Without special treatment (...)

Right, I imagine you are alluding to styling rules such as:

[role~="doc-pagebreak"] {
    display: none;
}

or:

[role~="doc-pagebreak"] {
    visibility: hidden;
    overflow: hidden;
    position: absolute;
    width: 0;
    height: 0;
}

(which could be defined at the reading system level by the user-agent stylesheet, but more likely in the case of Web Publications as authored styles)

The problem with the former CSS technique (display: none) is that although the target "page breaks" / DOM elements+ids can in principle be hyperlinked into, they will in fact not be rendered so there will be no visual coordinates where to scroll/focus the content viewport. In other words, this effectively removes "page breaks" from the render tree of targeted documents, but in turn this has the unfortunate side-effect of disabling "page list" links / navigation. Note that AT/screen-readers will (appropriately) not perceive display: none content. Importantly, also note that the hidden HTML attribute has the same effect, unlike aria-hidden.

§ §

• Problem set:
1) Answer these about the text on hiding page-break markers with CSS:
(a) What value does the first styling rule give the display property?
(b) Where does the text say such rules are more likely to be defined in the case of Web Publications?
(c) Which HTML attribute does the text say has the same effect as display: none?
2) Extend the text on hiding page-break markers with CSS, starting after its last sentence.

• Available data:
§ §

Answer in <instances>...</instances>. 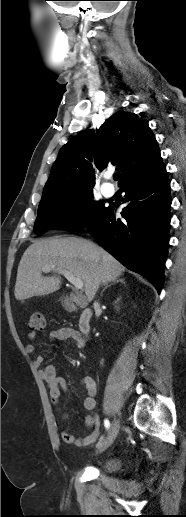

§ §

• Responses to the tasks:
1)
(a) none
(b) As authored styles
(c) The hidden attribute

2)
The latter CSS technique preserves "page list" links / navigation, but then content creators might as well author documents using the less verbose "empty elements" markup, in the first place. However in this case note that AT/screen-readers will perceive the aria-label, unless aria-hidden is used.

Bottom line: the authoring guidelines should ensure that when page-break markup is "hidden" from view (in the loose sense of the term), hyperlinks still work.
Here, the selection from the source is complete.